A man in his 50s with schizophrenia was admitted involuntarily with a severe psychotic exacerbation. He had been stable for years on long-acting injectable anti-psychotic medication. The inpatient psychiatrist reviewed the man’s recent history and found no drug or alcohol misuse, physical illness or psychosocial stressors. He had received every prescribed dose of his injectable antipsychotic for several years; he took no other medications. Five months before admission, at the patient’s request in order to permit a longer dosing interval, his treatment was changed from risperidone long-acting injection (LAI) 50 mg twice every 3 weeks (i.e., every 10 or 11 days) to paliperidone palmitate LAI 100 mg every 4 weeks.

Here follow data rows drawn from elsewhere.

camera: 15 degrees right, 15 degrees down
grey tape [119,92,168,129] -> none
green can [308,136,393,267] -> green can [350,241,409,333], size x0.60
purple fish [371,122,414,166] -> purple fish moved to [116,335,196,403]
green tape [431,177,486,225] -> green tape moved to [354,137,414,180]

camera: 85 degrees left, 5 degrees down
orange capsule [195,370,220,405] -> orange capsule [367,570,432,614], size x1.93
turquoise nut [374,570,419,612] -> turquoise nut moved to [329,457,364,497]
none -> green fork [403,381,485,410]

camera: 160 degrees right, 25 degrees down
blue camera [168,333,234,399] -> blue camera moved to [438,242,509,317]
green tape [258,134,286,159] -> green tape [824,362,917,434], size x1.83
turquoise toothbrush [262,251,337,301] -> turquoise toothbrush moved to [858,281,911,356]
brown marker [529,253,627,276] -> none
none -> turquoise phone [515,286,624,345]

The transition to paliperidone had been discussed with a community pharmacist, and the dose was chosen with the proviso that “if [the patient] finds waning of the product, we can switch to every 3 weeks.”
Unfortunately, owing to staffing shortages, the patient did not have access to a psychiatrist for the last 2 months before admission, but he did continue to receive the LAI medication at the pharmacy, which was documented.
The hospitalization lasted 2 months, during which the dose of paliperidone palmitate was increased first to 100 mg every 3 weeks and then to 150 mg every 4 weeks. The patient showed improvement within the first month, and by the end of the second month his condition had stabilized. At discharge, the patient received his first quarterly dose of paliperidone palmitate 525 mg, and over the subsequent 5 months, follow-up with an Assertive Community Treatment team proved to be uneventful. The patient tolerated the paliperidone well with only an intermittent Parkinsonian tremor, for which he declined antiparkinsonian medication. The patient’s serum prolactin was elevated at 31.6 (normal 4–19) μg/L, with the sample taken 5 weeks after his second dose of paliperidone palmitate 525 mg.
Long-acting injection antipsychotic preparations have several potential advantages over oral medications, including elimination of the need for daily medication administration, which helps to overcome partial or total nonadherence, makes nonadherence more easy to detect and reduces peak-trough plasma level variations. Long-acting injections are associated with lower relapse rates, improved patient outcomes and better patient and physician satisfaction.1,2
Among the disadvantages of LAIs is the time taken to reach steady state levels, which can take up to 8 months for paliperidone LAI administered monthly.3 Related to this, LAIs take considerable time to wash out, with implications for mean time to relapse and medication adjustments. Supplementary oral medication can be helpful during these transitions. Although LAI antipsychotics are a treatment option at any stage of schizophrenia, paliperidone LAI may be less effective in chronic illness.4
In our patient’s case, antipsychotic drug levels were not obtained; doing so is not common in clinical practice. Drug level monitoring, however, can be valuable to determine the correct dose and to evaluate potential causes of deterioration. Consensus guidelines have suggested a reference plasma concentration of 20–60 ng/mL for oral paliperidone,5 and Zipursky and colleagues6 found that a plasma level near 20 ng/mL was associated with good control of psychosis and minimized adverse effects in patients taking paliperidone LAI. Considerable variation in plasma levels exists among patients; the pharmacokinetics involved are complicated and are affected by particle size.7 In our patient’s case, drug levels might have been lower than desired and, if so, would have provided added guidance on the correct dose.
This case illustrates that changing anti-psychotic medications in a stable patient has inherent risks. When starting a new LAI, clinical changes may appear only months after medication changes. Therapeutic drug monitoring can be helpful in monitoring and titrating doses for patients taking paliperidone LAI. Care should be taken when initiating a new LAI medication, and patients should thus be followed carefully for many months to ensure both effective treatment and minimization of adverse effects.
Footnotes
The information in this column is not intended as a definitive treatment strategy but as a suggested approach for clinicians treating patients with similar histories. Individual cases may vary and should be evaluated carefully before treatment is provided. The patient described in this column gave informed consent for the publication of the column.
Competing interests: N. Delva reports personal fees from Janssen Canada, outside the submitted work. No other competing interests were declared.
Details of the case were changed to protect the patient’s privacy.